В модернистской и, в особенности, постмодернистской литературе отчуждение от природы приняло, по-видимому, еще более радикальный характер: «природа уже не природа, а «язык», система моделирующих категорий, сохраняющих только внешнее подобие природных явлений»[532]. Ослабление связей литературы XX в. с «живой природой», на наш взгляд, правомерно объяснить не столько «культом языка» в писательской среде, сколько изолированностью нынешнего литературного сознания от большого человеческого мира, его замкнутостью в узком круге профессиональном, корпоративно-кружковом, сугубо городском. Но эта ветвь литературной жизни нашего времени далеко не исчерпывает того, что сделано и делается писателями и поэтами второй половины XX столетия: образы природы – неустранимая, вечно насущная грань литературы и искусства, исполненная глубочайшего смысла.
§ 10. ВРЕМЯ И ПРОСТРАНСТВО
Художественная литература специфична в освоении пространства и времени. Наряду с музыкой, пантомимой, танцем, постановочной режиссурой она принадлежит к искусствам, образы которых обладают временной протяженностью –строго организованы во времени восприятия. С этим связано своеобразие ее предмета) о чем писал Лессинг: в центре словесного произведения –
Вместе с тем в литературу неизменно входят и пространственные (212) представления. В отличие оттого, что присуще скульптуре и живописи, здесь они не имеют непосредственной чувственной достоверности, материальной плотности и наглядности, остаются косвенными и воспринимаются ассоциативно.
Однако Лессинг, который считал литературу призванной осваивать реальность прежде всего в ее временной протяженности, был во многом прав. Временные начала словесной образности имеют большую конкретность, нежели пространственные: в составе монологов и диалогов изображаемое время и время восприятия более или менее совпадают, и сцены драматических произведений (как и сродные им эпизоды в повествовательных жанрах) запечатлевают время с прямой, непосредственной достоверностью.
Литературные произведения пронизаны временными и пространственными представлениями бесконечно многообразными и глубоко значимыми.
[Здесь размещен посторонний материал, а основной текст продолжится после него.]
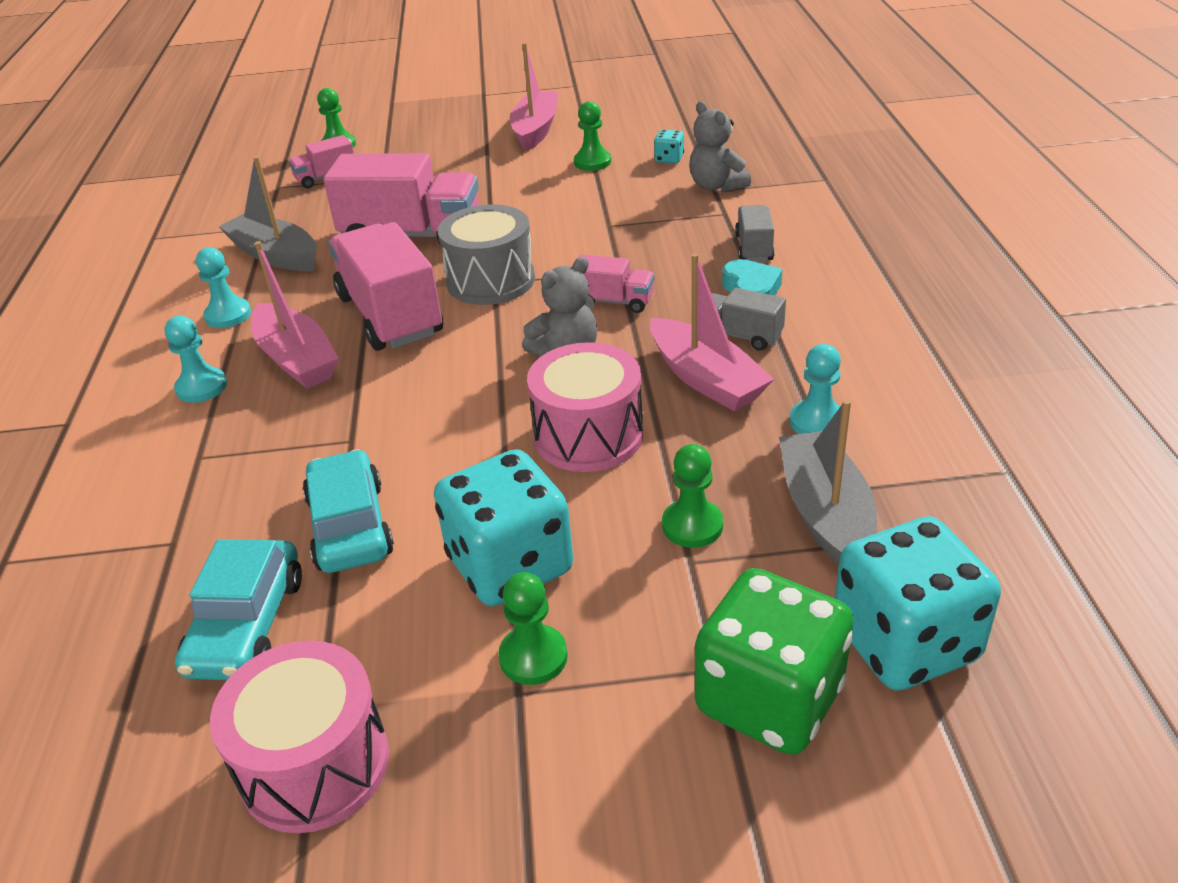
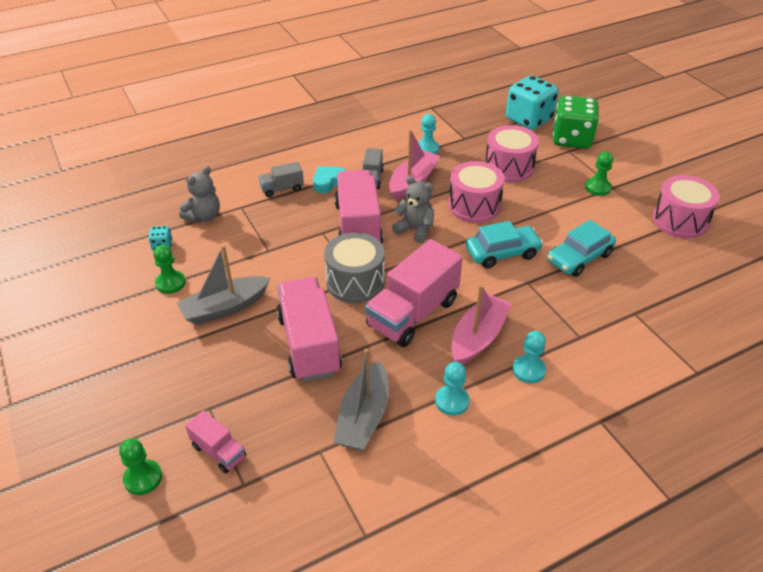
camera: 115 degrees left, 5 degrees up
(247, 625) = (649, 264): turquoise car -> turquoise car (502, 253)
(510, 565) = (563, 205): turquoise dice -> none
(535, 130) = (107, 335): pink boat -> none
(614, 301) = (358, 226): pink truck -> pink truck, size x2.03
(692, 525) = (509, 167): green pawn -> pink drum
(825, 514) = (481, 140): grey boat -> grey boat (225, 308)

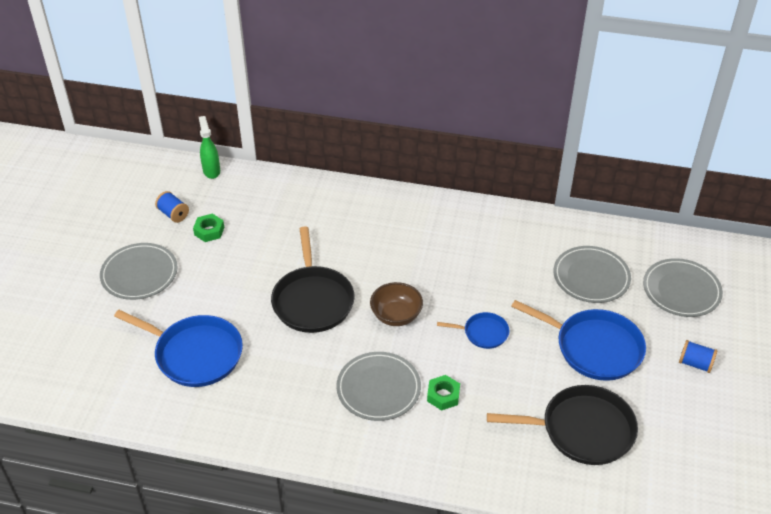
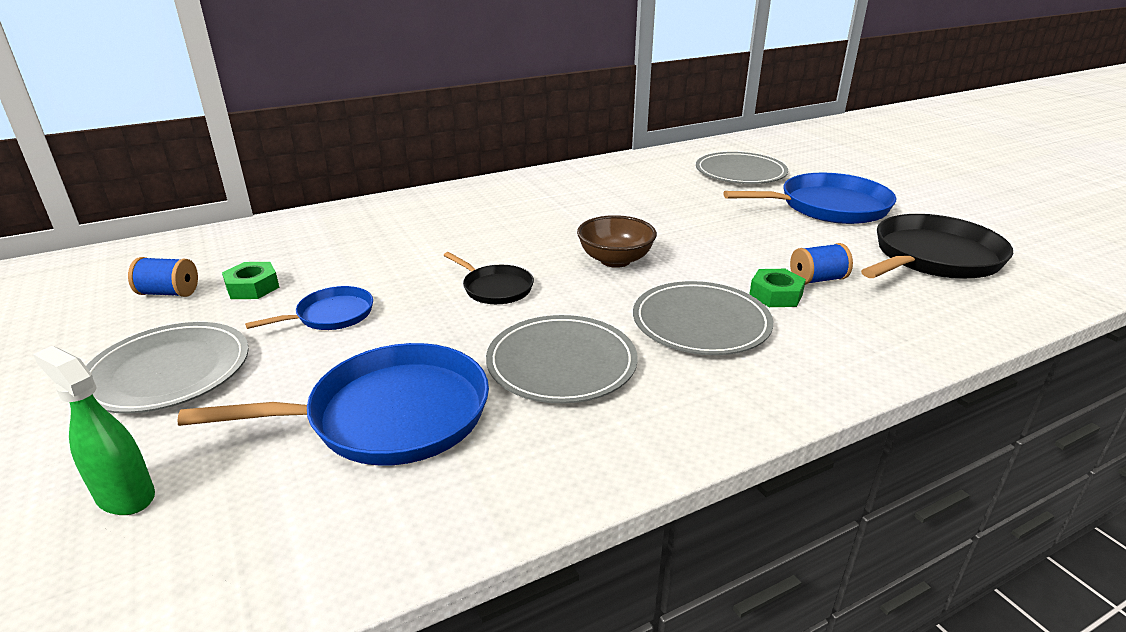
camera: 40 degrees left, 15 degrees down
(211, 171) = (192, 240): green spray bottle -> green spray bottle (125, 496)
(312, 300) = (495, 288): black pan -> black pan, size x0.52
(483, 333) = (723, 236): blue pan -> blue pan (331, 315)
(681, 290) = (816, 156): grey plate -> grey plate (561, 363)
(695, 363) = (911, 186): blue spool -> blue spool (817, 279)

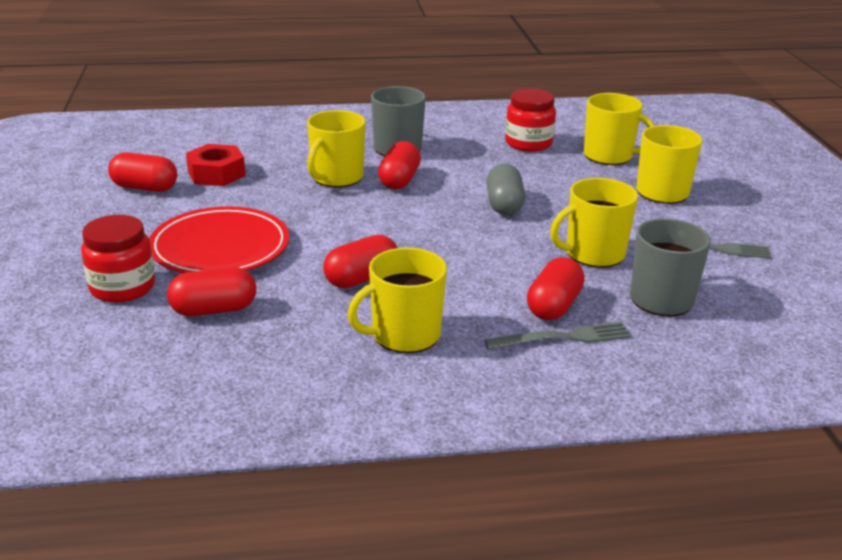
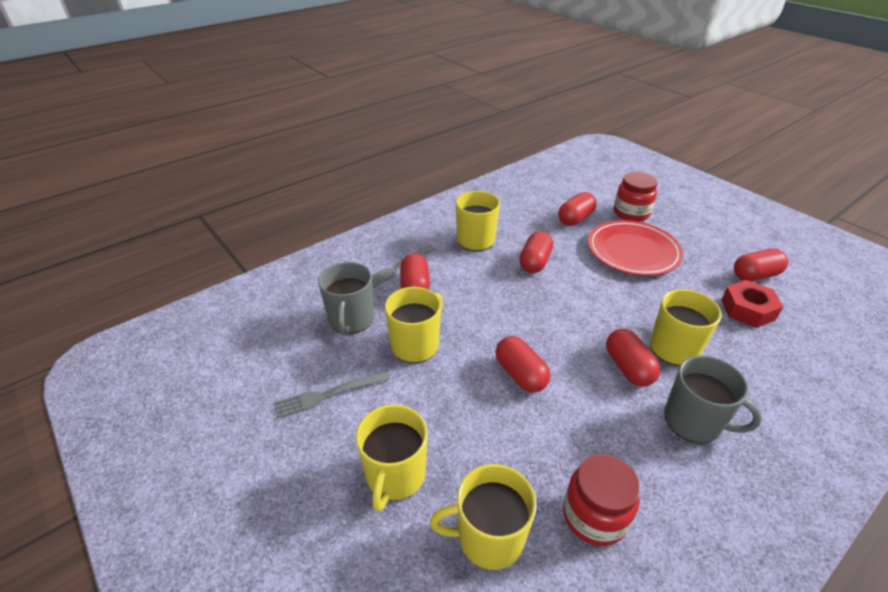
camera: 150 degrees right, 10 degrees up
(504, 205) = (520, 374): grey capsule -> red capsule

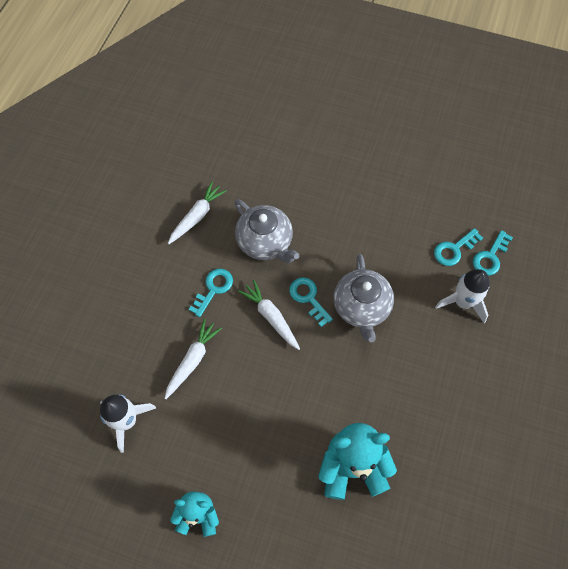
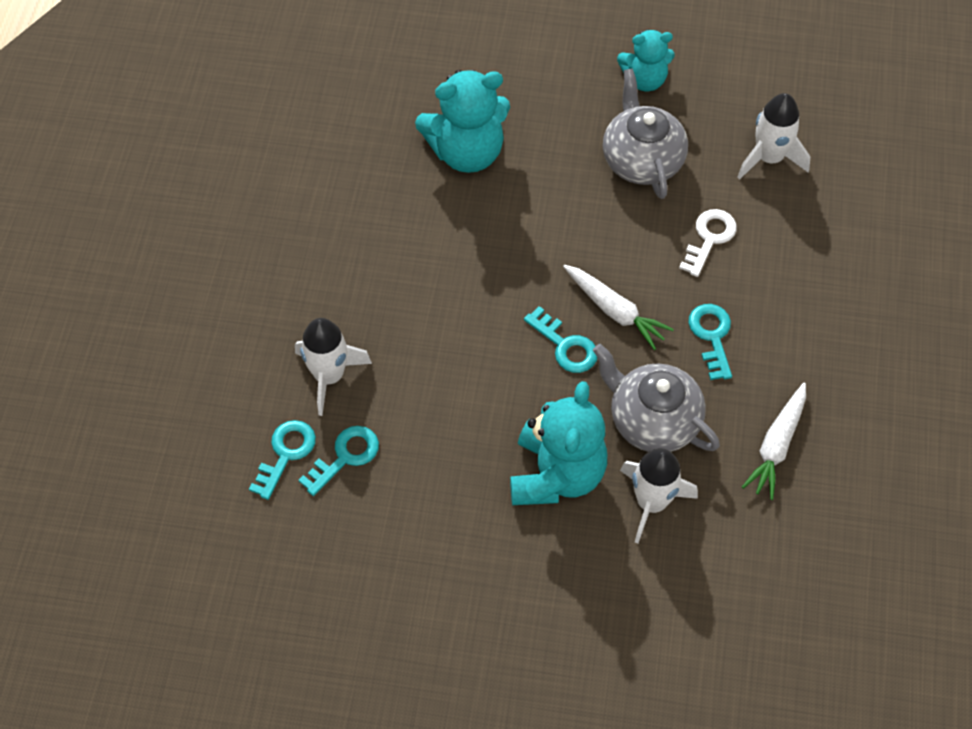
camera: 170 degrees right, 5 degrees down
(192, 360) = (709, 238): white carrot -> white key
(213, 289) = (711, 336): turquoise key -> turquoise key turned 150 degrees clockwise
(278, 196) = (651, 502): none -> white rocket
(329, 220) = (556, 474): none -> turquoise teddy bear
(361, 307) = (483, 345): grey teapot -> grey teapot (642, 160)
Здесь наличествуют образы времени биографического (детство, юность, зрелость, старость), исторического (характеристики смены эпох и поколений, крупных событий в жизни общества), космического (представление о вечности и вселенской истории), календарного (смена времен года, будней и праздников), суточного (день и ночь, утро и вечер), а также представления о движении и неподвижности, о соотнесенности прошлого, настоящего, будущего. По словам Д.С. Лихачева, от эпохи к эпохе, по мере того как шире и глубже становятся представления об изменяемости мира, образы времени обретают в литературе все большую значимость: писатели все яснее и напряженнее осознают, все полнее запечатлевают «многообразие форм движения», «овладевая миром в его временных измерениях»[534].
Не менее разноплановы присутствующие в литературе пространственные картины: образы пространства замкнутого и открытого, земного и космического, реально видимого и воображаемого, представления о предметности близкой и удаленной. Литературные произведения обладают возможностью сближать, как бы сливать воедино пространства самого разного рода: «В Париже из-под крыши / Венера или Марс / Глядят, какой в афише / Объявлен новый фарс» (Б.Л. Пастернак. «В пространствах беспредельных горят материки...»).
По словам Ю.М. Лотмана, «язык пространственных представлений» в литературном творчестве «принадлежит к первичным и основным». Обратившись к творчеству Н.В. Гоголя, ученый охарактеризовал художественную значимость пространственных границ, направленного пространства, пространства бытового и фантастического, замкнутого и открытого. Лотман утверждал, что основу образности «Божественной комедии» Данте составляют представления о верхе и низе как универсальных началах миропорядка, на фоне которого осуществляется (213) движение главного героя; что в романе М.А. Булгакова «Мастер и Маргарита», где столь важен мотив дома, «пространственный язык» использован для выражения «непространственных понятий[535].